Novo’s interrogation of the tension created by the differing agendas of the artist and the state seemed to be a direct inheritance from the generations preceding him, but there was something new in both his approach to and execution of the ideas that informed the work. I spent the past two decades in close contact with the artists who I met while living in Havana from 2004 to 2006—a critical juncture in the history of the island marked by the last years of Fidel Castro and the final dismantling of the ideological facade built under his leadership, exacerbated by a dire economic situation. Born in the early days of the revolution, trained in the National Art Schools system established in 1961, these artists reached artistic maturity at the height of the crisis. No strangers to censorship, they often mined their country’s political and social systems to expose their effects on the lives of citizens. These artists now known as “Special Period Artists” (from the “Special Period in the Time of Peace,” an economic, social, and spiritual crisis brought on by the fall of the Soviet Union) developed artistic strategies for producing art in a fluctuating and often hostile environment. Dissension and repression were among the common themes associated with their work, eventually leading to clichéd readings. Whereas much of the discourse centered on the island itself, the critical account of the story is more nuanced than the literature reflects. With this project, I am proposing a formalist redirection away from the island and toward the artist, the artistic process, and choices made in that pursuit.
As many of the artists have left Cuba, I traveled to ask them the following questions: What is Cuban art that is not produced in Cuba? How, if at all, has your artistic process changed since departing the island? What aspects of your formal training in Cuba’s National Art Schools system do you continue to carry forth? Does censorship—official or self-imposed—factor into what you produce? How much autonomy do you have in deciding what you create?

Michel Peréz Pollo, Ojos / Eyes, 2024, oil on linen, collection of the artist. Photo: Courtesy the artist
In early May, I traveled to Madrid to meet with Cuban artists now residing there, along with a younger generation of artists working in paint, a medium I rarely encountered while living in Havana. I realized that the way to tell the story was in connecting them across generations via the fact that they were born and trained on the island and were using similar strategies to conceive and execute their work.

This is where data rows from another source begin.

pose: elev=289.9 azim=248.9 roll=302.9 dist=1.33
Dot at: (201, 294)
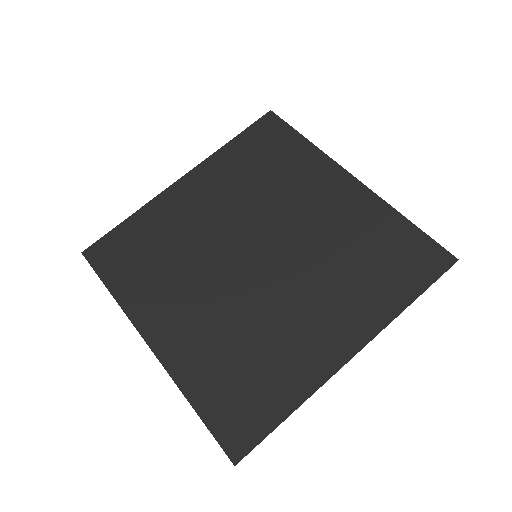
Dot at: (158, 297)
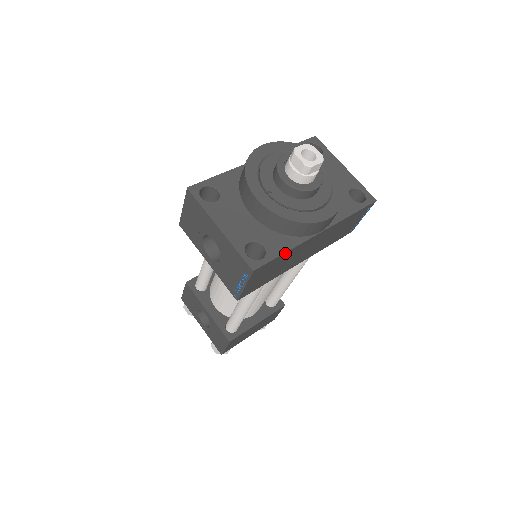
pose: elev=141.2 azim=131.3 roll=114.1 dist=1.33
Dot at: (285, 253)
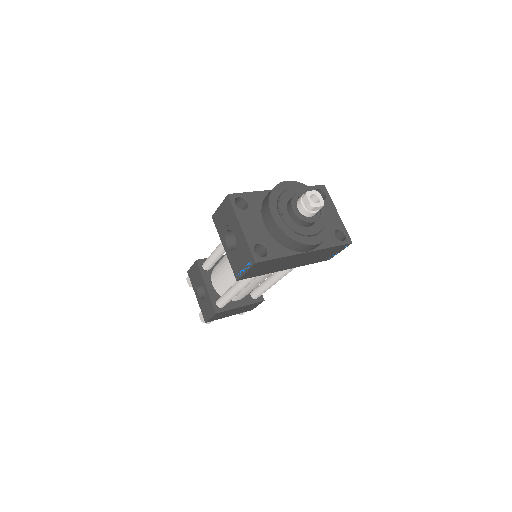
Dot at: (280, 258)
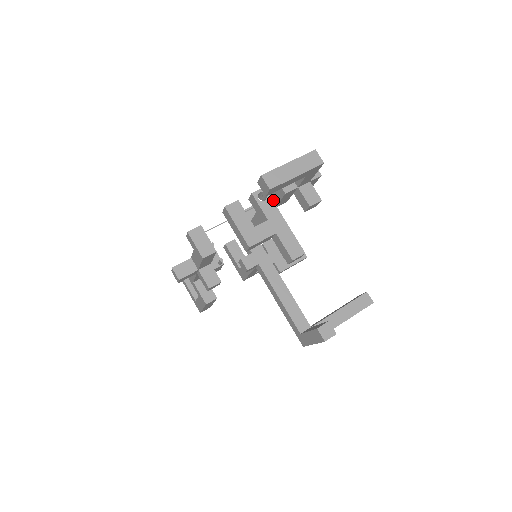
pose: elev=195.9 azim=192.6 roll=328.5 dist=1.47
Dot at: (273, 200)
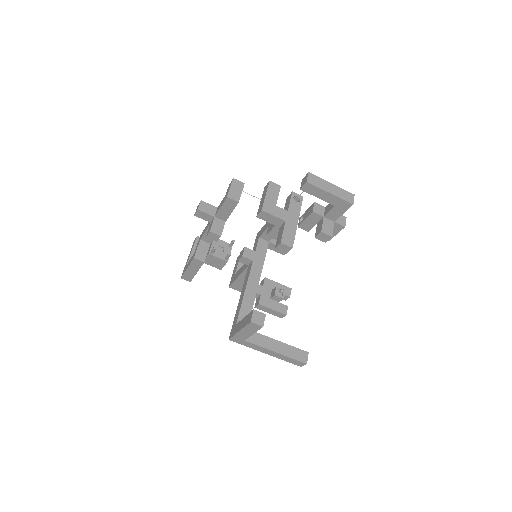
Dot at: occluded
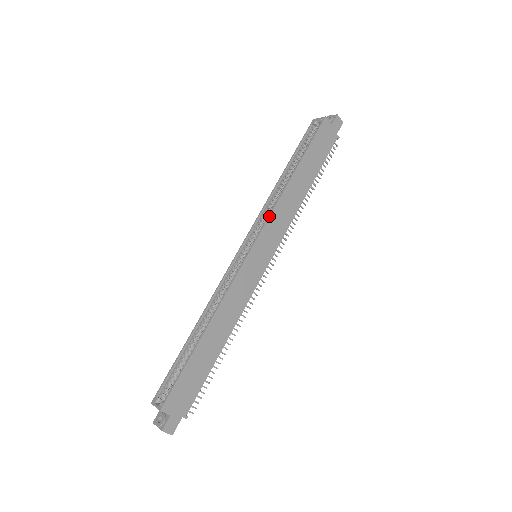
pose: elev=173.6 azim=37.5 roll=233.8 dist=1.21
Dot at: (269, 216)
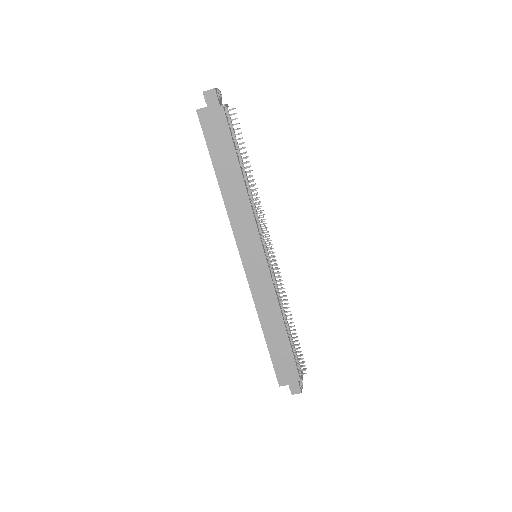
Dot at: (232, 230)
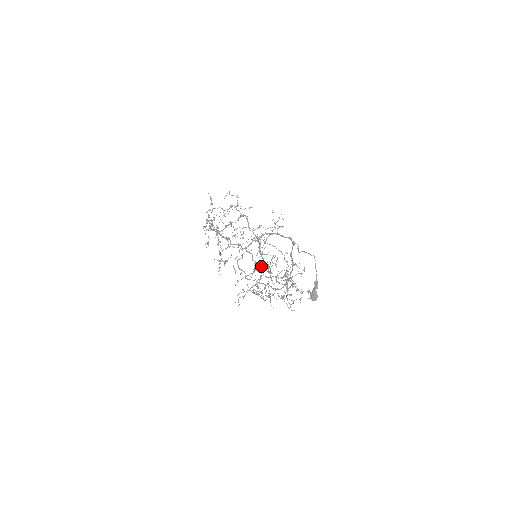
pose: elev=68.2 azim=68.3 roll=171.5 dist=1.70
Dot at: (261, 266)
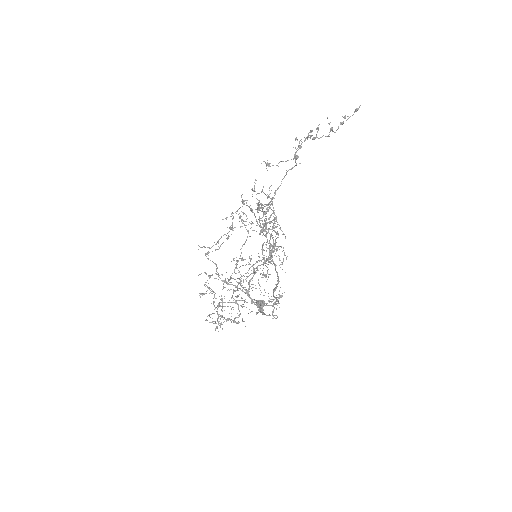
Dot at: (235, 279)
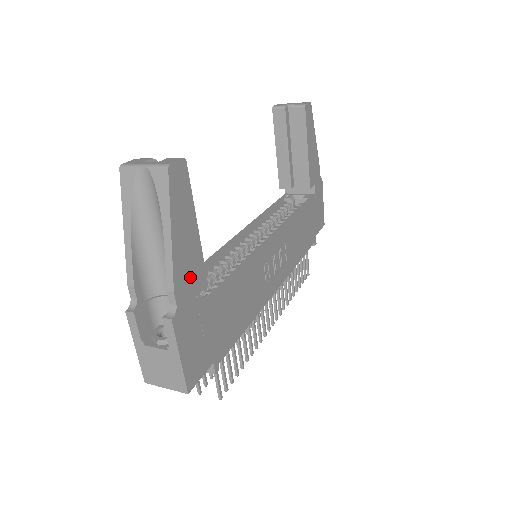
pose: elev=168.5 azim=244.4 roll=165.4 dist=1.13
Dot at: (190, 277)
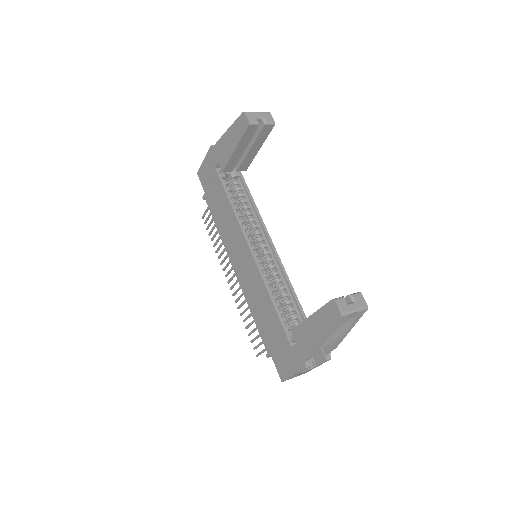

Studio visits and in-depth conversations were conducted with Alexandre Arrechea; Yoan Capote; René Francisco and Eduardo Ponjuán (both as artists and professors at the Instituto Superior de Arte [ISA]); Carlos Garaicoa, Lorena Gutierrez Camejo, Kadir López, Sandra Ramos, and Dagoberto Rodríguez, all of whom I’ve known since my time living in Havana; along with artists I just met, including Alejandro Campins, Gabriel Cisneros, Osvaldo González, Michel Peréz Pollo, Victor Piverno, José Yaque, and Ariel Cabrera (currently in New Jersey) and Alejandro Pineiro Bello (currently in Florida). I will continue my research by traveling to Mexico City to meet with Flavio Garciandía, a Cuban artist of the generation before the Special Period, a professor at ISA, and the mentor and professor who instructed almost all the artists mentioned here.
What emerged from my discussions is the idea for an exhibition that takes as its framework (and title) the philosophical concept of Albedrío / Free Will. It will highlight the continuation of an artistic strategy embedded in the training in the Cuban art schools that runs through the work produced by the artists of the Special Period and beyond to the present generation. Situated between the binaries of determinism and indeterminism lies a galaxy of possibilities. For some, the concept presents itself as freedom from external influences and past events. For others, the idea creates an opening for the expansion of worlds yet to be imagined. In between everything and nothing is the space where the artist has free will to create. It is within this more nuanced narrative that I would like to reconsider the artistic production of those born and trained in Cuba during the late 20th and early 21st centuries.
Department of French Paintings, National Gallery of Art
Ailsa Mellon Bruce National Gallery of Art Sabbatical Fellow, 2024–2025
Michelle Bird is the curatorial associate in the National Gallery’s Department of French Paintings. She will continue her independent research for the proposed exhibition Albedrío / Free Will.